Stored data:

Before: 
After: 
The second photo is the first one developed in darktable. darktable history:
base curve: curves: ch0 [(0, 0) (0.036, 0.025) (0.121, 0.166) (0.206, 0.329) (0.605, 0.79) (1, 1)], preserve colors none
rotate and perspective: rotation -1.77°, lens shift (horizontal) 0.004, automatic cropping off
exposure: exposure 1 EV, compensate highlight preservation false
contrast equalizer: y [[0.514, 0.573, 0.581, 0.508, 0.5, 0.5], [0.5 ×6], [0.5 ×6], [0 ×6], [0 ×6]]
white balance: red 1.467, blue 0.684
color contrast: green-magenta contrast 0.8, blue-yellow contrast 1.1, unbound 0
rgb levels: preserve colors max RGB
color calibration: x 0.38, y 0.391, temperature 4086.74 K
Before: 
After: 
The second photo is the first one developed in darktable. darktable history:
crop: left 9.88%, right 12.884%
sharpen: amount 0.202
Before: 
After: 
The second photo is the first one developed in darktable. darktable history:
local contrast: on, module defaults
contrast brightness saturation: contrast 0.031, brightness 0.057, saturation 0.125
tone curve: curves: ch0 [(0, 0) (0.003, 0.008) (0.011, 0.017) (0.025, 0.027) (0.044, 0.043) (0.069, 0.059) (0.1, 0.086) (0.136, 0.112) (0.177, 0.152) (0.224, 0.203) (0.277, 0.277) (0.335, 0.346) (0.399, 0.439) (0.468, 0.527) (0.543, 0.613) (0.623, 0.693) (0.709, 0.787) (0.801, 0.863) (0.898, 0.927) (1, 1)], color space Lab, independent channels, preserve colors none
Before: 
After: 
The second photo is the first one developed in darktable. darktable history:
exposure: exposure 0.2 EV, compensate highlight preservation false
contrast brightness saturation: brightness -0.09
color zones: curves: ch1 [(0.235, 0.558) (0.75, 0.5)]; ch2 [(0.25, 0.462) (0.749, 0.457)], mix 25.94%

### OBJECTIVE
Reproduce each of the rows above word for word.

### EXERCISE SOLUTION
Before: 
After: 
The second photo is the first one developed in darktable. darktable history:
base curve: curves: ch0 [(0, 0) (0.036, 0.025) (0.121, 0.166) (0.206, 0.329) (0.605, 0.79) (1, 1)], preserve colors none
rotate and perspective: rotation -1.77°, lens shift (horizontal) 0.004, automatic cropping off
exposure: exposure 1 EV, compensate highlight preservation false
contrast equalizer: y [[0.514, 0.573, 0.581, 0.508, 0.5, 0.5], [0.5 ×6], [0.5 ×6], [0 ×6], [0 ×6]]
white balance: red 1.467, blue 0.684
color contrast: green-magenta contrast 0.8, blue-yellow contrast 1.1, unbound 0
rgb levels: preserve colors max RGB
color calibration: x 0.38, y 0.391, temperature 4086.74 K
Before: 
After: 
The second photo is the first one developed in darktable. darktable history:
crop: left 9.88%, right 12.884%
sharpen: amount 0.202
Before: 
After: 
The second photo is the first one developed in darktable. darktable history:
local contrast: on, module defaults
contrast brightness saturation: contrast 0.031, brightness 0.057, saturation 0.125
tone curve: curves: ch0 [(0, 0) (0.003, 0.008) (0.011, 0.017) (0.025, 0.027) (0.044, 0.043) (0.069, 0.059) (0.1, 0.086) (0.136, 0.112) (0.177, 0.152) (0.224, 0.203) (0.277, 0.277) (0.335, 0.346) (0.399, 0.439) (0.468, 0.527) (0.543, 0.613) (0.623, 0.693) (0.709, 0.787) (0.801, 0.863) (0.898, 0.927) (1, 1)], color space Lab, independent channels, preserve colors none
Before: 
After: 
The second photo is the first one developed in darktable. darktable history:
exposure: exposure 0.2 EV, compensate highlight preservation false
contrast brightness saturation: brightness -0.09
color zones: curves: ch1 [(0.235, 0.558) (0.75, 0.5)]; ch2 [(0.25, 0.462) (0.749, 0.457)], mix 25.94%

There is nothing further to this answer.